How to complete this task:
Set down each record exactly. Omit the pictures.

-- Provided material follows --

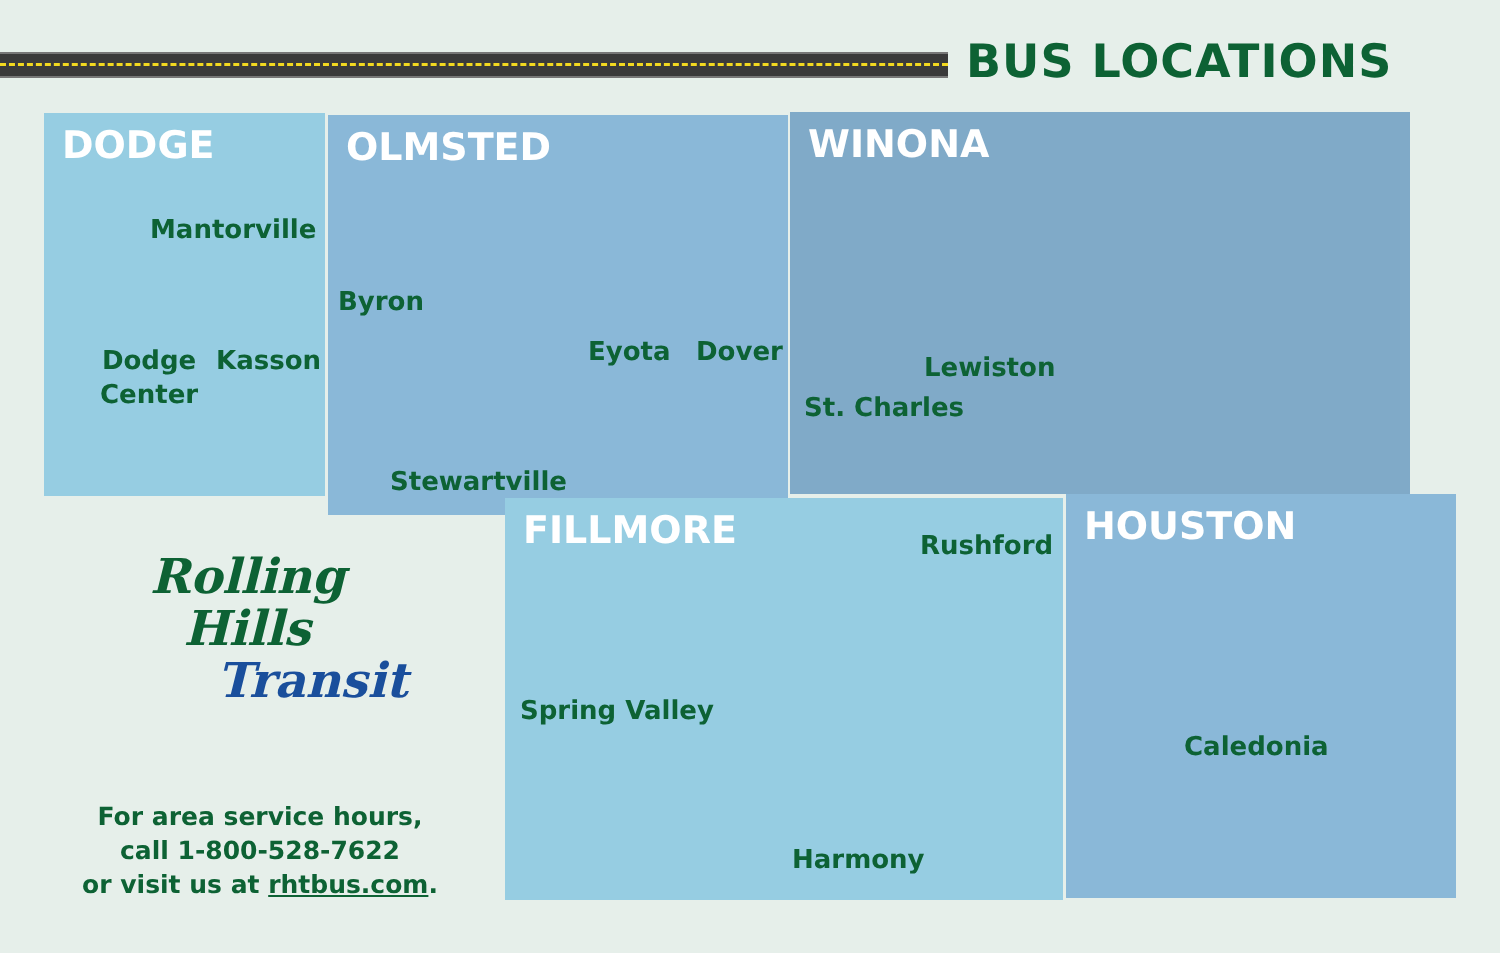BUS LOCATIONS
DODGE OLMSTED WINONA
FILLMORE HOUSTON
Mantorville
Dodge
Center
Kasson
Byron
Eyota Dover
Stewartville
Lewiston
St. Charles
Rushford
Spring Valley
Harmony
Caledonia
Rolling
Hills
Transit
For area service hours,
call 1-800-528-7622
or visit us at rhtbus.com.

-- Provided material concluded --

Task response:
BUS LOCATIONS
DODGE OLMSTED WINONA
FILLMORE HOUSTON
Mantorville
Dodge
Center
Kasson
Byron
Eyota Dover
Stewartville
Lewiston
St. Charles
Rushford
Spring Valley
Harmony
Caledonia
Rolling
Hills
Transit
For area service hours,
call 1-800-528-7622
or visit us at rhtbus.com.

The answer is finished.